Já experimentei e para iniciantes e grande público está de facto excelente


----------



## Vince (2 Set 2007 às 13:44)

*Re: Google Earth+Google Sky...+ Simulador de voo*

Pois é, o Google fez mais uma das suas...

Depois de ter sido anunciado a nova versão do Google Earth cuja principal novidade seria o Google Sky, descobriu-se agora que esta versão tem um _Easter Egg_, uma funcionalidade escondida.

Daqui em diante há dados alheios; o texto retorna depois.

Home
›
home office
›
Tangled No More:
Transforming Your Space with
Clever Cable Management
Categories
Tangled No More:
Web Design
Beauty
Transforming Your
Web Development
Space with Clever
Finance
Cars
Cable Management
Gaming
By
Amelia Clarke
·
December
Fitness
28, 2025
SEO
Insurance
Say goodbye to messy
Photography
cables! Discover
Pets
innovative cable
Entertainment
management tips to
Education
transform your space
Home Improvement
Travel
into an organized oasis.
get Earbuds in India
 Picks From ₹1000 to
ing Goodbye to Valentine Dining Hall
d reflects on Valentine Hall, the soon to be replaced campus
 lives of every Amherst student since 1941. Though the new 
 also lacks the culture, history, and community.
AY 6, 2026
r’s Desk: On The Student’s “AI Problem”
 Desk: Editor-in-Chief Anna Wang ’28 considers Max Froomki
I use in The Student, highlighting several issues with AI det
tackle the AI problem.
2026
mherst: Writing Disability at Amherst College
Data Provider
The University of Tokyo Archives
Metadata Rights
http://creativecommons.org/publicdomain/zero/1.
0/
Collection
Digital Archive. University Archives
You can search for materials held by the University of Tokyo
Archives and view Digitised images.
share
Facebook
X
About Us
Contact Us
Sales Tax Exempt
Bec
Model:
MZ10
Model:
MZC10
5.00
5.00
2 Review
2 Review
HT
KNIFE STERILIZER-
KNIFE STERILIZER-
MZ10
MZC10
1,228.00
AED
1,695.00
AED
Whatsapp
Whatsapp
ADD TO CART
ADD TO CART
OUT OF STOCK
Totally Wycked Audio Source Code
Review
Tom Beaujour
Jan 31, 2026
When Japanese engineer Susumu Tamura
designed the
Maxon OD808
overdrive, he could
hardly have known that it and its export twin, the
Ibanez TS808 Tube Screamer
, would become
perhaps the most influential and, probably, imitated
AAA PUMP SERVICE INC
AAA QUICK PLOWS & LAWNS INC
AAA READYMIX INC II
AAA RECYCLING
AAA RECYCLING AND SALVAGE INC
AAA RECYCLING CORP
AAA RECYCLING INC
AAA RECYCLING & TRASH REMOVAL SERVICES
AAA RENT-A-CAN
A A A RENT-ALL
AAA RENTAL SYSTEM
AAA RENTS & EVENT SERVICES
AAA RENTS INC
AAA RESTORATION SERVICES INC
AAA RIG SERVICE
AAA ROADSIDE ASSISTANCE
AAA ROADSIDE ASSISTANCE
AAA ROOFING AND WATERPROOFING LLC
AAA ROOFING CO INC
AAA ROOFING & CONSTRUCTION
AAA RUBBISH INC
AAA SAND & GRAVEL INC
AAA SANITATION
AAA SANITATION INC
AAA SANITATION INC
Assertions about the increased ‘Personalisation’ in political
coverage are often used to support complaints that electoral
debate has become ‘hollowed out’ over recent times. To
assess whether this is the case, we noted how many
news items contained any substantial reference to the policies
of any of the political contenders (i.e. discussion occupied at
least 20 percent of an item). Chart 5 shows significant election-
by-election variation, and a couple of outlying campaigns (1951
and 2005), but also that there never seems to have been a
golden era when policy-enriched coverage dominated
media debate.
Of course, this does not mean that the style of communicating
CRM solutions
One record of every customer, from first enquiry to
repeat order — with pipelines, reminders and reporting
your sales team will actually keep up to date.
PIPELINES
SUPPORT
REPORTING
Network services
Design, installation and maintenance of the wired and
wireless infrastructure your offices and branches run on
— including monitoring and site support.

Se clicarem nas teclas CTRL+ALT+A acedem a um simulador de voo, com dois aviões disponíveis, um F16 ou um SR22

Alcantara - Lisboa





Fui de avião para lanchar com o Rog ao norte da Madeira





*Bons voos !*


*Teclas de controlo:*

http://earth.google.com/intl/en/userguide/v4/flightsim/index.html

A página em português deveria ser esta, mas há um erro qualquer e aparece noutra lingua:
http://earth.google.com/intl/pt/userguide/v4/flightsim/index.html

Tradução Google:
http://translate.google.com/transla...com/intl/sp/userguide/v4/flightsim/index.html


----------



## Rog (9 Set 2007 às 20:01)

*Re: Google Earth+Google Sky...+ Simulador de voo*



Vince disse:


> Fui de avião para lanchar com o Rog ao norte da Madeira



Bem captado, algures em Santana... 
Pegando na dica, e falando de aviação, curiosamente, o concelho de santana chegou a ser alvo de estudo aquando da ampliação do aeroporto como uma localização alternativa deste. Ficou por terra, e um dos argumentos, concerteza existiram outros, foi a frequência relativamente alta com que esta parte da Madeira tem nevoeiro ao longo do ano!


----------